1st picture shows lowhead dam in Troy looking downstream from Water St side. The dam is where the root ball is hung up. The 2nd picture shows water spilling over the roadway at the entrance to Miami Shores and the 3rd picture looks upstream from behind the big white tanks at the water treatment plants.


----------



## Lowell H Turner (Feb 22, 2011)

EXCEPT in a literal "life or death" situation would NOT do it, and would realistically EXPECT to have the water flow wash almost any vehicle that didn`t have naked steel tracks off the road very quickly, likely into deeper water...


----------



## Mason52 (Aug 21, 2009)

Not sure when the law was enacted, but am pretty sure that you can't build a new house in a flood zone. The corp of engineers have FIRM maps that show areas that are in flood zones and what type/level of flood zone it is. In an area with existing house already built in a flood zone you can purchase flood insurance from the National Flood Insurance Program. It is pretty expensive. I'm sure there are areas that you just can't live in due to the prevalence of flooding in the area. I also believe that everywhere is in a flood zone of some sort, but most flood zones you don't (have to) have flood insurance for. I also think that most homeowner insurance doesn't cover any flooding that is considered an act of God. So if your pipes burst your probably OK, but if a sewer gets clogged and causes rain water to back up into your house you might just be stuck with the bill.


----------



## OrangeRay (Jul 16, 2011)

I found out that my crappy computer didn't edit the images the way I wanted so I fixed them. Computers are as useless as suckers.
They are still called "I left the lights on for you" or "at least the power is back on" and "don't park in front of the garage".
Why go to the river when it can come to YOU!!!


----------



## SConner (Mar 3, 2007)

OrangeRay said:


> I found out that my crappy computer didn't edit the images the way I wanted so I fixed them. Computers are as useless as suckers.
> They are still called "I left the lights on for you" or "at least the power is back on" and "don't park in front of the garage".
> Why go to the river when it can come to YOU!!!

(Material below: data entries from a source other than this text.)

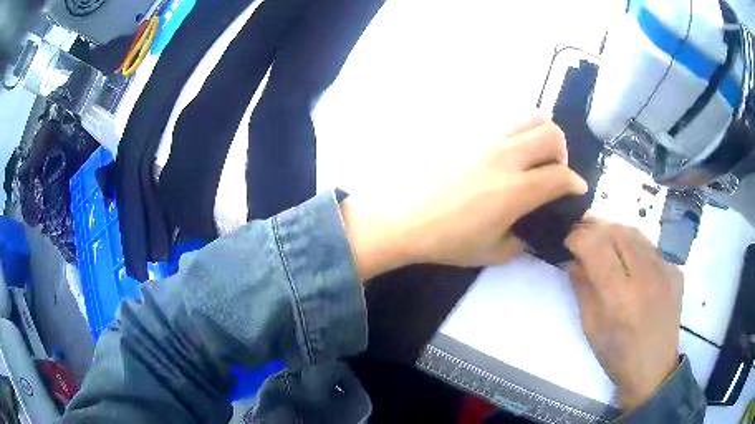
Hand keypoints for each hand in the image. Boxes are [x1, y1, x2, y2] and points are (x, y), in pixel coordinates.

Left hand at [341, 112, 587, 279]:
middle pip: (552, 134)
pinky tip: (506, 155)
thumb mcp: (493, 252)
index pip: (561, 176)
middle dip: (563, 153)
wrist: (404, 219)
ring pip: (530, 117)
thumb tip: (531, 228)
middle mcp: (506, 157)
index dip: (576, 184)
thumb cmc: (448, 241)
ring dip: (543, 134)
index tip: (577, 190)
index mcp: (517, 190)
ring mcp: (486, 140)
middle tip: (554, 171)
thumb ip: (522, 239)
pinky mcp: (469, 134)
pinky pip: (505, 123)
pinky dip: (518, 133)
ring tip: (534, 156)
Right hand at [565, 218, 683, 410]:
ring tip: (604, 240)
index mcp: (620, 298)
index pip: (595, 247)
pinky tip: (631, 261)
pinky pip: (651, 248)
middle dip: (595, 227)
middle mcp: (646, 277)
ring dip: (615, 232)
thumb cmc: (617, 355)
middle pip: (617, 232)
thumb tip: (574, 260)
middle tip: (583, 232)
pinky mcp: (676, 271)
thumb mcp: (591, 328)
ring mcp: (665, 271)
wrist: (654, 369)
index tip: (568, 239)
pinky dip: (635, 247)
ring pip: (636, 233)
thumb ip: (583, 289)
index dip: (577, 236)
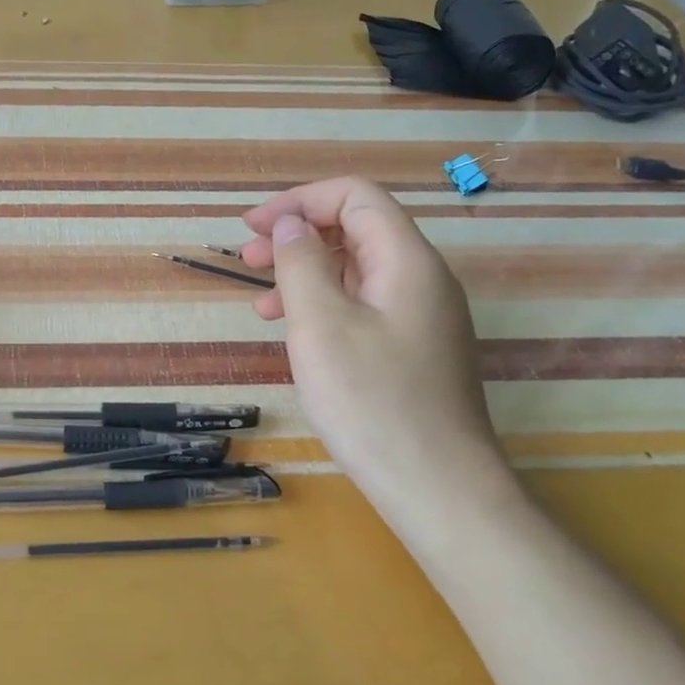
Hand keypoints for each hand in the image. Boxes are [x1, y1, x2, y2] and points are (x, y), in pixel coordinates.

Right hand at [241, 178, 516, 524]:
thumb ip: (301, 262)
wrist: (437, 488)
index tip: (251, 227)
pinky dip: (323, 306)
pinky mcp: (413, 350)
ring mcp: (421, 317)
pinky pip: (363, 306)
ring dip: (304, 274)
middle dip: (297, 235)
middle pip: (356, 229)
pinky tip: (295, 333)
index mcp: (406, 260)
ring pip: (356, 271)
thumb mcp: (320, 324)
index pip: (354, 197)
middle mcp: (421, 279)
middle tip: (247, 260)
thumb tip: (289, 224)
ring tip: (261, 304)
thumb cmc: (372, 400)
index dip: (299, 201)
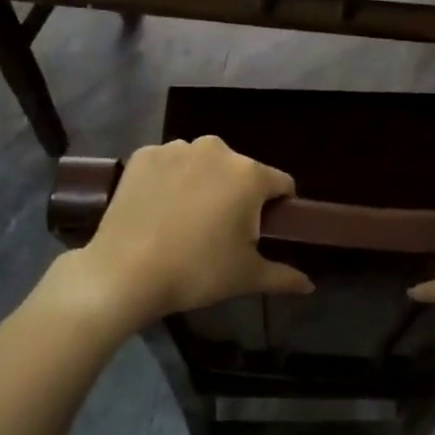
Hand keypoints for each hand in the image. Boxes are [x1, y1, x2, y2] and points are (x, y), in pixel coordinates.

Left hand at [47, 137, 312, 332]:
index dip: (278, 207)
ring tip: (185, 220)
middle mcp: (216, 150)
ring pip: (203, 165)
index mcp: (249, 175)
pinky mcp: (143, 155)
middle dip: (237, 195)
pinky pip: (169, 164)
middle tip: (221, 232)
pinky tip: (158, 209)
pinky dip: (169, 180)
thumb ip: (284, 276)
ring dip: (203, 184)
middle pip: (240, 171)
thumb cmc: (197, 272)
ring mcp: (176, 149)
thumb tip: (310, 286)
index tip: (263, 232)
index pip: (281, 184)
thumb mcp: (247, 277)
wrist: (125, 272)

2 pictures are of the house mentioned in my earlier post that sits right in the old river channel and floods fairly regularly. The other one is the cars that I could not understand why they did not move them up next to the road the evening before. Unless they just moved here and nobody told them, they have had a flooded garage before. Why leave 2 perfectly good vehicles down there to get trashed?


----------



## Britam05 (Jun 16, 2012)

This picture is from Greenville Creek







This was taken from Bears Mill
The second is from the bridge at Bears Mill








It Crested just shy of 10'



Posted using Outdoor Hub Campfire


----------



## Britam05 (Jun 16, 2012)

This is a shot of The Greenville Creek in the Greenville Park









Posted using Outdoor Hub Campfire


----------



## OrangeRay (Jul 16, 2011)

You would think that an old bass turd who began using personal computers in 1983 could post a picture the way he wants to. I'm gonna keep trying till I get this right.


----------



## bdawg (Apr 14, 2009)

You can still build in a FEMA designated floodplain in most areas of Ohio, unless local regulations are more strict. You only have to build up the ground around your house so the first floor is at least a foot above the 100-year flood elevation of the stream. You can even put in a basement below the flood elevation as long as you have a sump pump. You are allowed to under the regulations, but it's not a good idea! If a 500-year flood comes along, you're gonna get wet. If your sump pump goes out during a storm, your basement will be filled. I've seen a newer subdivision where the whole cul-de-sac and most of the street was underwater, but the houses were all above water after a 100-year flood. People couldn't get out of their house for 2 days, and some of them had flooded basements. 

People also don't realize that most small streams and creeks are so small, that they do not have FEMA designated flood plains on them. These areas do flood, but the drainage area is not larger enough for FEMA to be concerned about them. They call it "localized" flooding and there are few regulations that stop people from building there. If you are in that location, you're still screwed and are not eligible for flood insurance through FEMA.

Stay High and Dry!


----------